CodePudding user response:
you should check in your method:
function yourMethod($id){
if (!is_int($id)) {
return http_response_code(400)
}
}
CodePudding user response:
As I need to handle only one specific error case, the solution I found was to implement an ExceptionListener.
I used the one provided in the Symfony documentation, then I modified it so that it reproduces the API Platform behavior by returning all errors in Json format.

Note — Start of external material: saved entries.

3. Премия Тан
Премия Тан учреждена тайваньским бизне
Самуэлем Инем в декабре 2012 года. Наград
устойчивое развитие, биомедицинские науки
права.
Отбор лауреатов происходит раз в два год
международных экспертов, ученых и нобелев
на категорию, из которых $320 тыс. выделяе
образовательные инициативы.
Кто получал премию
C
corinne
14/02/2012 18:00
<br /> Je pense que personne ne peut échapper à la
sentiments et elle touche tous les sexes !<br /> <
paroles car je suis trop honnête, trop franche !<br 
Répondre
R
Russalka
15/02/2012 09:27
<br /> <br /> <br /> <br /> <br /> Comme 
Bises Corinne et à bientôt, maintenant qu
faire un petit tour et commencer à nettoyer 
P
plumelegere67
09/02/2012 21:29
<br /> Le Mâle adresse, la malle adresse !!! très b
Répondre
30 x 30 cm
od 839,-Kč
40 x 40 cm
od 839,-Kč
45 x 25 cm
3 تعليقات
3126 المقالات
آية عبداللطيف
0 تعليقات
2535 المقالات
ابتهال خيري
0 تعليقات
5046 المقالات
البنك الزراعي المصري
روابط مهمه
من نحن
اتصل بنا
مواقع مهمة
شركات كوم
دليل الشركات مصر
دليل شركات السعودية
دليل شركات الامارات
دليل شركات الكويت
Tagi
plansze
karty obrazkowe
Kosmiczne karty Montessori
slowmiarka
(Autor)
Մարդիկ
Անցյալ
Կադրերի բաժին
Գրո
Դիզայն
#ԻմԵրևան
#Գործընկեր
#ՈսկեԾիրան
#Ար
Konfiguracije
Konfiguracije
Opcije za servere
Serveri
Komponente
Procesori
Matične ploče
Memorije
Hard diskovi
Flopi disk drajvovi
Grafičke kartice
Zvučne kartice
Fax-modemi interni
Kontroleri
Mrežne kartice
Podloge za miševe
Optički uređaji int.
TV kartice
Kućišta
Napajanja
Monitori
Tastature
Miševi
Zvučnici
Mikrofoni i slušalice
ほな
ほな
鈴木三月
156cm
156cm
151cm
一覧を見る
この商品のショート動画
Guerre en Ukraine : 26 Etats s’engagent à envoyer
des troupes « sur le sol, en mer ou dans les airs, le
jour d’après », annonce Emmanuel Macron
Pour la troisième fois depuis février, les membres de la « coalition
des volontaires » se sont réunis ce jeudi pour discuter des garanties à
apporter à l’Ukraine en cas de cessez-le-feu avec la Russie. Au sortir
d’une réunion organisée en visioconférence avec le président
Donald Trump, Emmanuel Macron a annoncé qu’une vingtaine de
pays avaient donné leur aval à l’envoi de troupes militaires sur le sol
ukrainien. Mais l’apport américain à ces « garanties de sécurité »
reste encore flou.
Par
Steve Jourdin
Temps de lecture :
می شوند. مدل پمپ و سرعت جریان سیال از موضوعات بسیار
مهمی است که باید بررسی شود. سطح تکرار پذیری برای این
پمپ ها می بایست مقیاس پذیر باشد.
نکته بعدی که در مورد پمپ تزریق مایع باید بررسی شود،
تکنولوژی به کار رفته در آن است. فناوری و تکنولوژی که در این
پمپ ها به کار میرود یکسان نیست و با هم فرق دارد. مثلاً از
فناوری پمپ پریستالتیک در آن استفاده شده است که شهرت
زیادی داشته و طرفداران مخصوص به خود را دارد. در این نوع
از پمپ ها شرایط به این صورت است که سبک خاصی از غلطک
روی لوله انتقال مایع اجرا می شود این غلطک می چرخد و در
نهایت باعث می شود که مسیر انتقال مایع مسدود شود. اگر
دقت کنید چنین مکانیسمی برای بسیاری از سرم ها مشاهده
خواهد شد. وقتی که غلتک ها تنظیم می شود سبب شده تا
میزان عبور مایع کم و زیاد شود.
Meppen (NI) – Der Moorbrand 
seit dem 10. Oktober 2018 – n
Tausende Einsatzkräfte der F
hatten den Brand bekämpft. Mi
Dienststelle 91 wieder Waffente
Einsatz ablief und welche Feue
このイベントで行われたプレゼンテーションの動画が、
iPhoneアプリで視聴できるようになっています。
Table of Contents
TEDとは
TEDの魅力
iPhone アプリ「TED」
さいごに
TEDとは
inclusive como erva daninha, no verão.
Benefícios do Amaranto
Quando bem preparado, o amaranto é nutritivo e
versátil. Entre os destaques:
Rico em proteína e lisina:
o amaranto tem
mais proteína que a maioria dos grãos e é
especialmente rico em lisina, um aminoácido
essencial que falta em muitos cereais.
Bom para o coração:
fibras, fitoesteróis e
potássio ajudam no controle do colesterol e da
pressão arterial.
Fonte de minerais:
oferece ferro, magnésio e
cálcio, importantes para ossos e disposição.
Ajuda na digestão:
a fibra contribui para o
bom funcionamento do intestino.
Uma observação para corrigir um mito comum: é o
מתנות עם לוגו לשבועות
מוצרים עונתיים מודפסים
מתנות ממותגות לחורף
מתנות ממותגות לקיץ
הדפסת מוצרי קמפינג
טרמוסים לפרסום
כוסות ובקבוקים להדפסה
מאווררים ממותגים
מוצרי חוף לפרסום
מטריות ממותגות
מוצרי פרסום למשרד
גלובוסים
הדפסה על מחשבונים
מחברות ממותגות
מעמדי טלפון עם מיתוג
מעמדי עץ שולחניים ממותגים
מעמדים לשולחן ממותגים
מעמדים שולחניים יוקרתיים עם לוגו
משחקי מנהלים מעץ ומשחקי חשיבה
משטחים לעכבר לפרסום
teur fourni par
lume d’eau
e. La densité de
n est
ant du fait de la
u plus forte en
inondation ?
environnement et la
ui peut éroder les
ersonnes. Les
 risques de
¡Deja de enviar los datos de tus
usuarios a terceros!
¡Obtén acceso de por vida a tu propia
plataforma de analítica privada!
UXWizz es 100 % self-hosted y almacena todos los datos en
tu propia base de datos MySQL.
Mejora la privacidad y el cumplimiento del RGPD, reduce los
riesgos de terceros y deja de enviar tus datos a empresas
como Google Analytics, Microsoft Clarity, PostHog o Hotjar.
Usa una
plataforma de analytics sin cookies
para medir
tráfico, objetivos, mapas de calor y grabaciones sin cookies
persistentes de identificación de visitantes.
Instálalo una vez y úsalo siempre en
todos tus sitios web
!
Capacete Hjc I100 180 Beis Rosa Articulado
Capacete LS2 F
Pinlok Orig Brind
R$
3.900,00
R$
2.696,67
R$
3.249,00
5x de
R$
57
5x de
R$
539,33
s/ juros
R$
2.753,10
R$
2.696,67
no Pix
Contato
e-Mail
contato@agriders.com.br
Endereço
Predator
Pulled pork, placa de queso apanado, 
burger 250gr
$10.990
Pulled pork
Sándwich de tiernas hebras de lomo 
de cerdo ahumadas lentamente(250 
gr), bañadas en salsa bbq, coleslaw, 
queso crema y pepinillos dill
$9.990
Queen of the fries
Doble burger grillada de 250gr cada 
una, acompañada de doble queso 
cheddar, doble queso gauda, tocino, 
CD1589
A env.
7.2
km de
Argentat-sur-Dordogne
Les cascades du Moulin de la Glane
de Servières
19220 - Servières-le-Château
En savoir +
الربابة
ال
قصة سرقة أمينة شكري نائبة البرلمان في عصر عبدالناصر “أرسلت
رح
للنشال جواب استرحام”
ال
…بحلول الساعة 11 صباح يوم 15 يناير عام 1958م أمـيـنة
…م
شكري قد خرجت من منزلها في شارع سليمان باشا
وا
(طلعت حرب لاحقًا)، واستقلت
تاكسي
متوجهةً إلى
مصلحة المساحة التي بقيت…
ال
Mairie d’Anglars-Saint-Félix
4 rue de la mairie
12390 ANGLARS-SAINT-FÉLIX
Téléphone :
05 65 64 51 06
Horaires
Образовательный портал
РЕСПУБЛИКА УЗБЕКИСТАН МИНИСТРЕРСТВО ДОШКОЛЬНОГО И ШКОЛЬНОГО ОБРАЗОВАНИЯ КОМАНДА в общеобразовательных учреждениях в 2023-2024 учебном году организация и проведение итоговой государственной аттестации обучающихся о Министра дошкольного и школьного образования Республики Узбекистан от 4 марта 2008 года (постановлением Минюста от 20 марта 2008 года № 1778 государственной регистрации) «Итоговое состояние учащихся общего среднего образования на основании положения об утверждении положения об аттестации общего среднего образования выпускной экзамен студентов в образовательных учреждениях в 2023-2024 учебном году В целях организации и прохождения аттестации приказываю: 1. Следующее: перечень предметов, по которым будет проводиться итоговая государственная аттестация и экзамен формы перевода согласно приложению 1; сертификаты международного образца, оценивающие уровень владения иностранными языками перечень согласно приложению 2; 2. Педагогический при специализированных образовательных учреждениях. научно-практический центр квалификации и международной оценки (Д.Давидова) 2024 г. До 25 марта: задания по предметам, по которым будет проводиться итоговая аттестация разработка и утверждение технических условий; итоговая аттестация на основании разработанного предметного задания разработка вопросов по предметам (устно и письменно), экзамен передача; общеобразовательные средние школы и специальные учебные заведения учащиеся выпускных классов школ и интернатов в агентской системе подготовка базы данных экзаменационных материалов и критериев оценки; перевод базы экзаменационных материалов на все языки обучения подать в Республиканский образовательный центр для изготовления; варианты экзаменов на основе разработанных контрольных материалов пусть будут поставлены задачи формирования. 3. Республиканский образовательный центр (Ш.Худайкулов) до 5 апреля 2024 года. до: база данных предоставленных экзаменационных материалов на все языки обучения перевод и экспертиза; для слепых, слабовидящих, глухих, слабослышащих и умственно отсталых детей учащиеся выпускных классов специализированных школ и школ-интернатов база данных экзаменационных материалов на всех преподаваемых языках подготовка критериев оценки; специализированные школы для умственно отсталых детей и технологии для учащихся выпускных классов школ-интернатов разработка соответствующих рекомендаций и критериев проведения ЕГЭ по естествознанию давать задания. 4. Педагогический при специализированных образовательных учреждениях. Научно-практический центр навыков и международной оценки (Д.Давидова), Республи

Then, I conditionally handled the case when we encounter a 404 error and when the ID parameter is available in the request, like this:
// If we encountered 404 error and ID param is not valid, send a 400 error instead of 404
if ($response->isNotFound() && !filter_var($id, FILTER_VALIDATE_INT, ['options' => ['min_range' => 1]])) {
$response->setStatusCode(400);
$response->setData([
'message' => 'Bad Request',
'code' => Response::HTTP_BAD_REQUEST,
'traces' => $exception->getTrace(),
]);
}
Here is the complete code of the ExceptionListener :
// src/EventListener/ExceptionListener.php
namespace App\EventListener;
use Symfony\Component\HttpFoundation\JsonResponse;
use Symfony\Component\HttpFoundation\Response;
use Symfony\Component\HttpKernel\Event\ExceptionEvent;
use Symfony\Component\HttpKernel\Exception\HttpExceptionInterface;
class ExceptionListener
{
/**
* @param ExceptionEvent $event
* @return void
*/
public function onKernelException(ExceptionEvent $event)
{
$exception = $event->getThrowable();
$request = $event->getRequest();
// Check if request come from REST API :
if ('application/json' === $request->headers->get('Content-Type')) {
$response = new JsonResponse([
'message' => $exception->getMessage(),
'code' => $exception->getCode(),
'traces' => $exception->getTrace(),
]);
if ($exception instanceof HttpExceptionInterface) {
$response->setStatusCode($exception->getStatusCode());
$response->headers->replace($exception->getHeaders());
$id = $event->getRequest()->get('id');
// If we encountered 404 error and ID param is not valid, send a 400 error instead of 404
if ($response->isNotFound() && !filter_var($id, FILTER_VALIDATE_INT, ['options' => ['min_range' => 1]])) {
$response->setStatusCode(400);
$response->setData([
'message' => 'Bad Request',
'code' => Response::HTTP_BAD_REQUEST,
'traces' => $exception->getTrace(),
]);
}
} else {
$response->setStatusCode(Response::HTTP_INTERNAL_SERVER_ERROR);
}
$event->setResponse($response);
}
}
}
Now the API behavior is what I expected, like this:
| Example request | HTTP Code result |
|---|---|
GET /api/customers/20 |
200 - Ok |
GET /api/customers/15000 |
404 - Not Found (this record don't exist in DB) |
GET /api/customers/abc |
400 - Bad Request |
GET /api/customers/-1.8 |
400 - Bad Request |
If someone has other ways to achieve the same result, but in a cleaner way, don't hesitate to suggest it!